Avram does not dare to ask with
words, but his eyes practically spell out the question.
“Because we promised you,” she says simply. “Ofer doesn’t know anything.”
There is a hush. She wants to add something, but finds that after years of silence, of contracting the large muscle of consciousness, she cannot talk about it even with Avram.
“But how can you?” he asks with a wonderment that confuses her. She thinks she hears a tone of condemnation.
“You just can,” she whispers. “Ilan and I together. You can.”
She is flooded by the warmth of the covenant they made together, which had only deepened around the large open pit of secretive silence, through the tenderness that emanated from the two of them on its brink, the cautious way they held on to each other so as not to fall in but not get too far away either, and the bitter knowledge, which also held a hint of special sweetness, that their life story was always being written in inverted letters too, and that no one else in the world—not even Avram—could read it. Even now, she thinks, even apart, we have that, that definitive thing of ours.
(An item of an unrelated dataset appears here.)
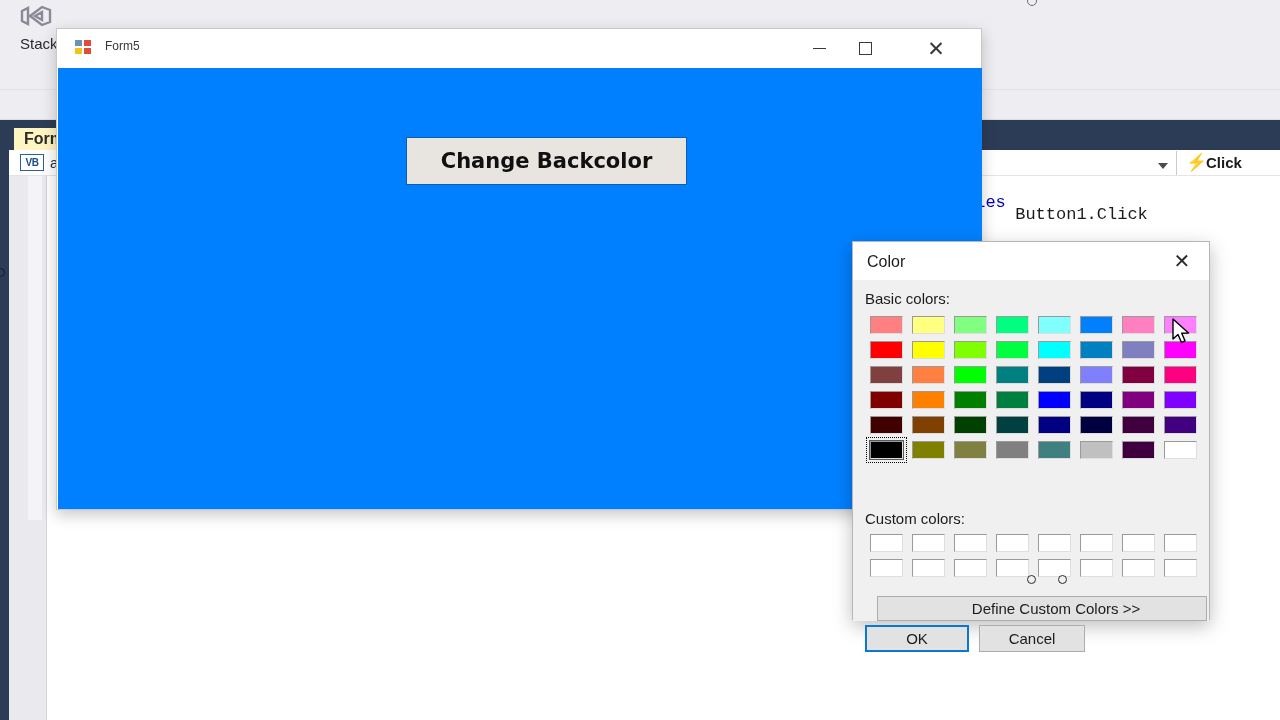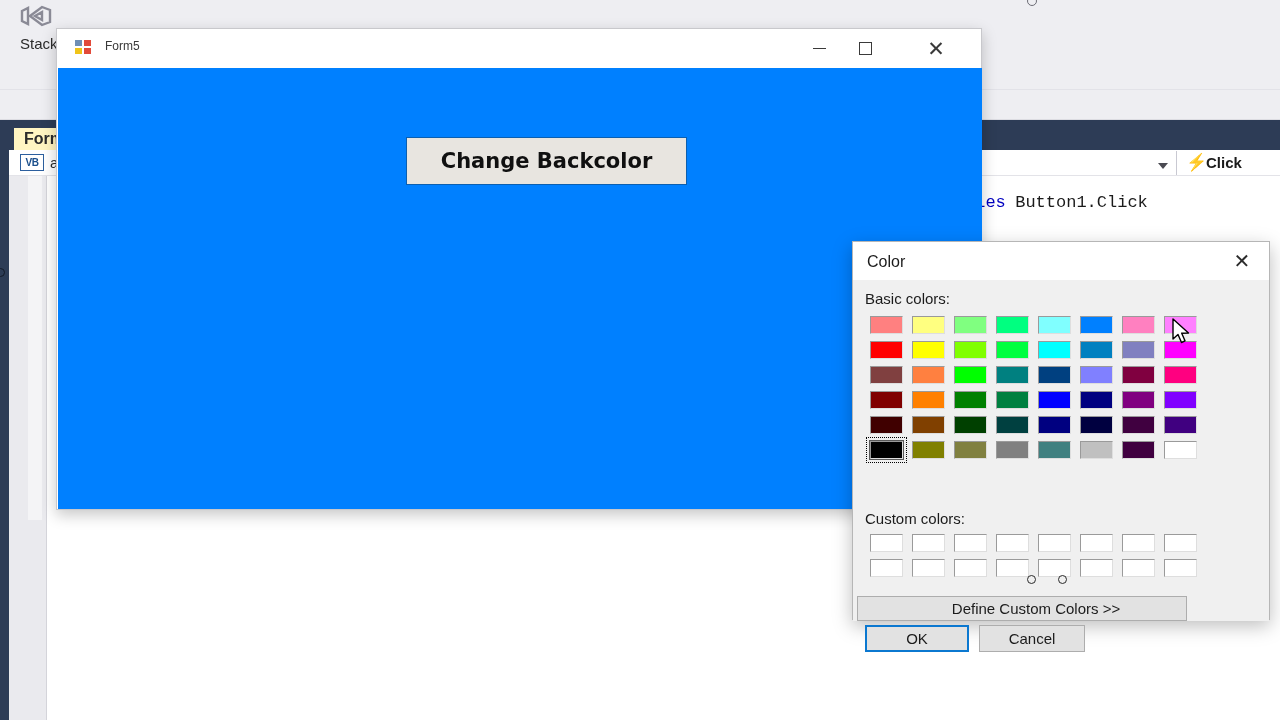"Button1.Click" .code-id { margin-top: none -> 12px }
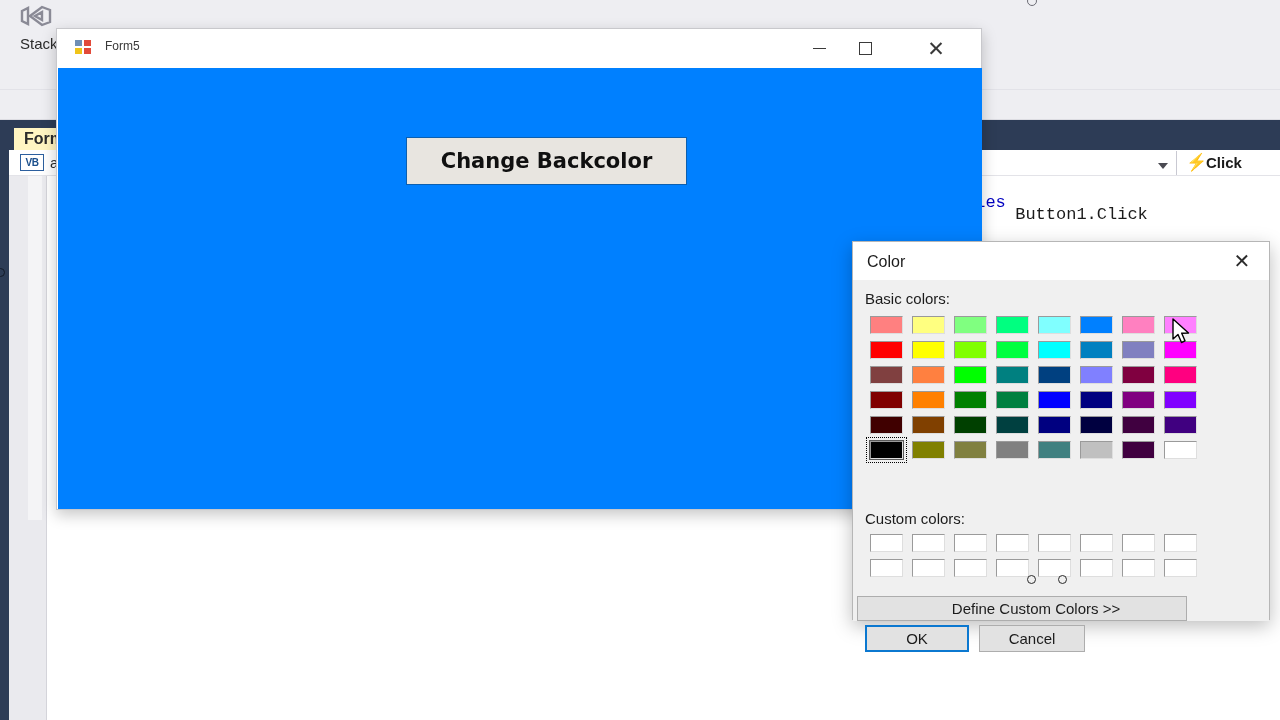"Color" .color-dlg { width: 418px -> 358px }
She clenches her jaw and pushes deep back inside her what had dared to peer out into the light for a moment, and then, through the force of almost twenty-two years of practice, she transposes herself back onto the straight track, the simple one, from which she was displaced a moment ago, and she wipes the last few minutes off her slate—the memory of the vast and ungraspable anomaly of her life.
“Where was I?”
“In the kitchen. With Ofer.”
“Yes, and Ofer of course got even more stressed out by my silence, and he was flying around the kitchen like a spinning top, back and forth, talking to himself, and I could see that he wasn’t even capable of putting into words what he suspected. Finally, I’ll never forget it, he bowed his head and stood there all tense and crooked”—with the subtlest of gestures, she becomes him in her body, in her face, in his torn look that peers out of her eyes, and Avram sees it, he sees Ofer: Look, you’re seeing him, you’ll never forget now, you won’t be able to live without him—“and then he asked me if there are people who kill the cow so they can take her meat. What could I say? I said yes.